**WHAT TO DO**
Begin at the line below that has "basket: present [180,218,228,262]". Stop after the line that has "fruit bowl: none", repeating each line exactly and leaving out the pictures.

:: RECORDS SUPPLIED ::

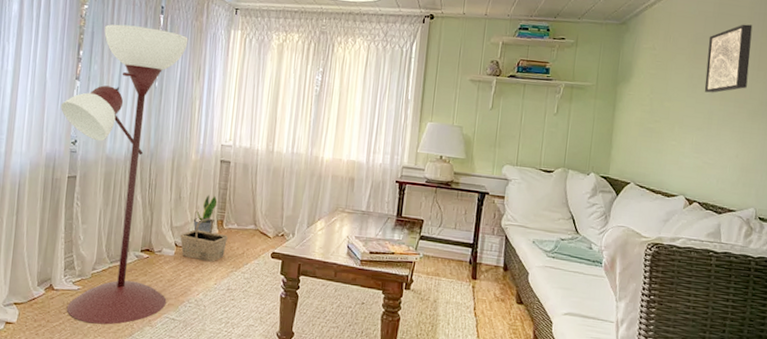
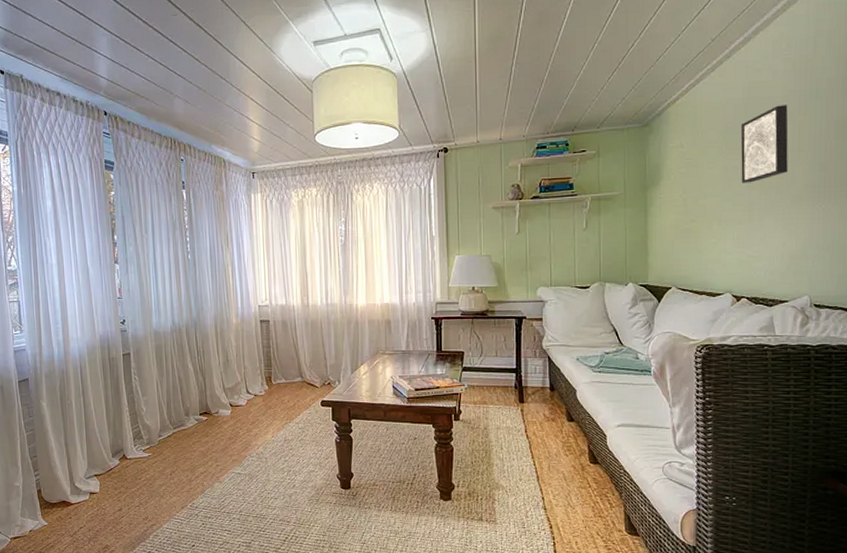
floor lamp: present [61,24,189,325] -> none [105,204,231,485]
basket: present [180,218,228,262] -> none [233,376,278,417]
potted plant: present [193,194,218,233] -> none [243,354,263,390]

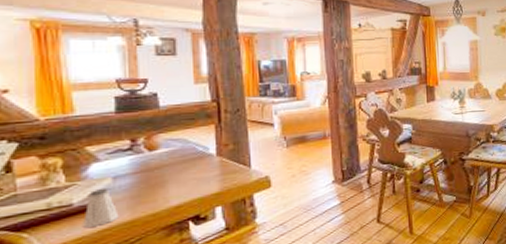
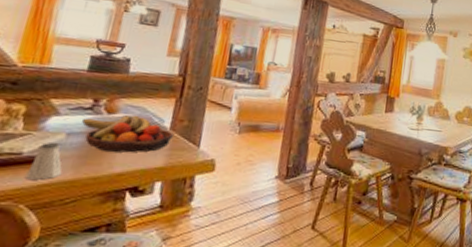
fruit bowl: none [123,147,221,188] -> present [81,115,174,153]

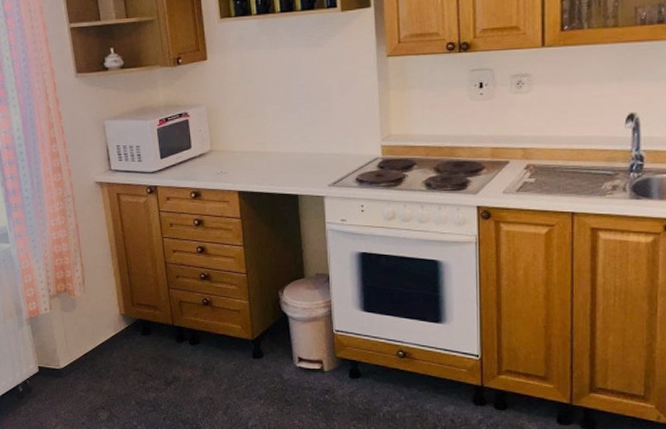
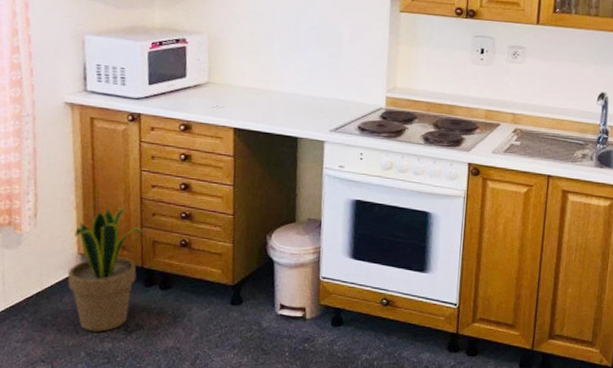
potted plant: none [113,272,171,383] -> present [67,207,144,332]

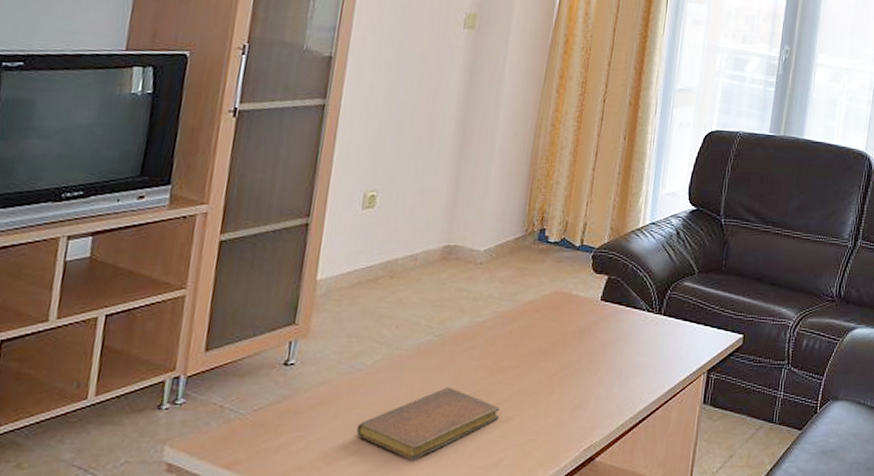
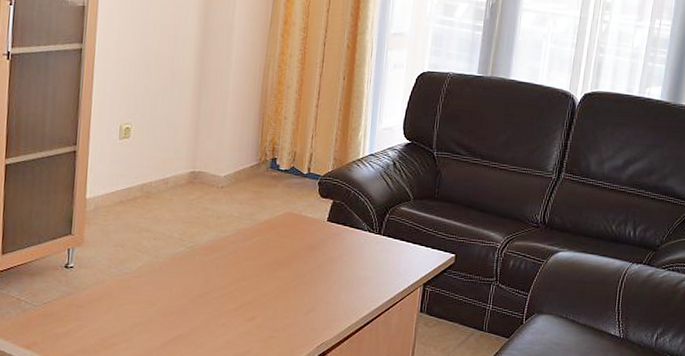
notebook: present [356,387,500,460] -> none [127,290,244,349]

:::

**TASK ANSWER**
basket: present [180,218,228,262] -> none [233,376,278,417]
potted plant: present [193,194,218,233] -> none [243,354,263,390]

fruit bowl: none [123,147,221,188] -> present [81,115,174,153]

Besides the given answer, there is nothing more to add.